For part of an SBS documentary about walking, Hwang wanted to come to Albert Lea to find out about the success seen locally.

During a two-day visit to the city Thursday and Friday, Hwang and a cameraman tagged along on a walking school bus to Lakeview Elementary School, interviewed members of a walking moai, interviewed resident Kevin Boyer and met with city, business and project leaders.

Hwang said there are lots of sidewalks in Seoul and people know the health benefits of walking, but the percentage of people who actually do so is low. He wanted to explore if there were ways to motivate people to be active.

During an interview Friday at Pioneer Park, National Vitality Center leaders talked about the policy changes that took place first on a city level, encouraging complete streets and filling in sidewalk gaps.

Albert Lea Community Education Director Chris Chalmers said it has been important to provide as many positive alternatives as possible to people and then let them choose which path they will take.

Another major part about why the Vitality Project succeeded was all of the volunteers who stepped up to make events happen, National Vitality Center ambassador David Larson said.

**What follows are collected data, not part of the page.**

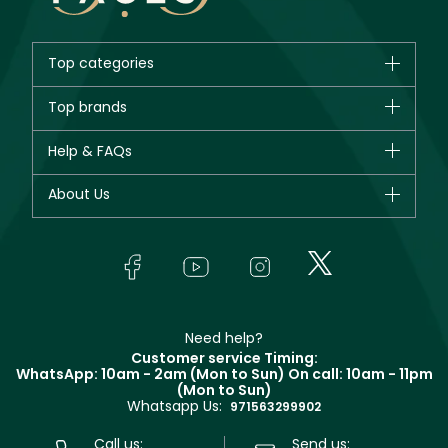
Top categories
Brands
Top brands
New in
CHANEL
Help & FAQs
Bestsellers
Dior
Fragrance
Your account
About Us
Giorgio Armani
Makeup
Orders
Yves Saint Laurent
About Faces
Skincare
FAQs
Lancôme
In-Store Services
Bodycare
Payment
Givenchy
Contact us
Haircare
Refer A Friend
Make Up For Ever
Partner with Faces
Beauty Offers
Delivery
Clarins
Muse
Need help?
Returns
Customer service Timing:
Terms & Conditions
WhatsApp: 10am - 2am (Mon to Sun)
On call: 10am - 11pm
Track your order
(Mon to Sun)
Privacy
Whatsapp Us:
Store locator
971563299902
Call us:
Send us:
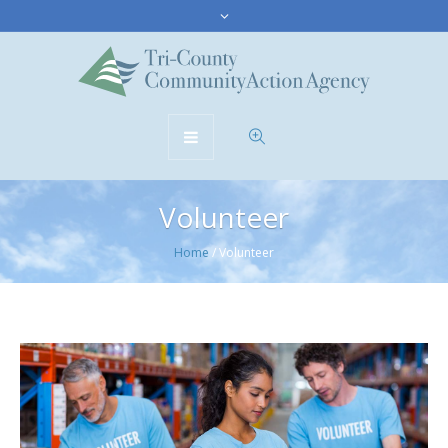
Volunteer
Home
/
Volunteer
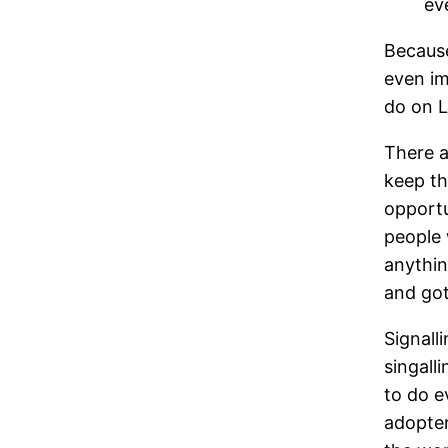
ev
Because
even im
do on L
There a
keep t
opportu
people 
anythin
and got
Signall
singall
to do e
adopter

While official participation in the project may be down in 2010, the message of the project has definitely spread to many people in the community, moai coordinator Nancy VanderWaerdt said. Many people are practicing the themes of the project on their own, with friends or as families.

Albert Lea-Freeborn County Chamber of Commerce Director Randy Kehr talked about how incorporating a culture of walking at work, for example, in turn spread into the other parts of the lives of those workers.

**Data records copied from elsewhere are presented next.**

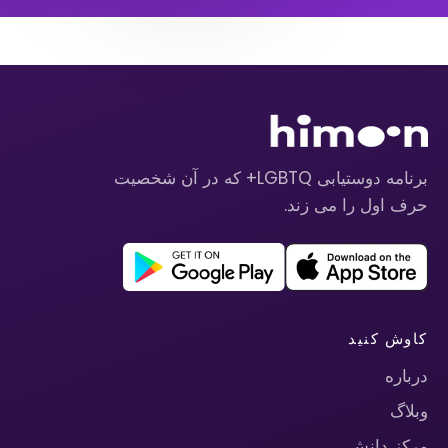
برنامه دوستیابی LGBTQ+ که در آن شخصیت
حرف اول را می زند.
کاوش کنید
درباره
وبلاگ
مرکز دانش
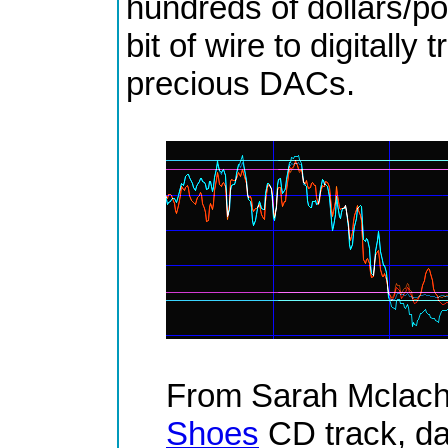
hundreds of dollars/po
bit of wire to digitally
precious DACs.
From Sarah Mclach
Shoes
CD track, da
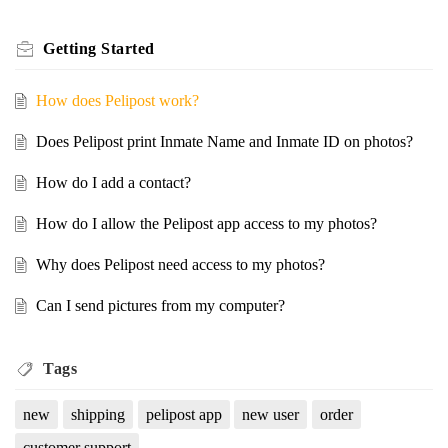
Getting Started
How does Pelipost work?
Does Pelipost print Inmate Name and Inmate ID on photos?
How do I add a contact?
How do I allow the Pelipost app access to my photos?
Why does Pelipost need access to my photos?
Can I send pictures from my computer?
Tags
new
shipping
pelipost app
new user
order
customer support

Hwang said he was impressed by the number of people who jumped on board with a walking program at Alliance Benefit Group, but he was disappointed that only 10 percent of children are now walking to school.

Chalmers pointed out that 10 percent is better than the 1 percent who were walking before the project.

Changes are being made a little at a time to undo the past 40 or 50 years of bad health decisions, Murtaugh said.

Albert Lea Community Development Director Bob Graham called the Koreans’ visit to the city as “international exposure to a vitality project that worked.”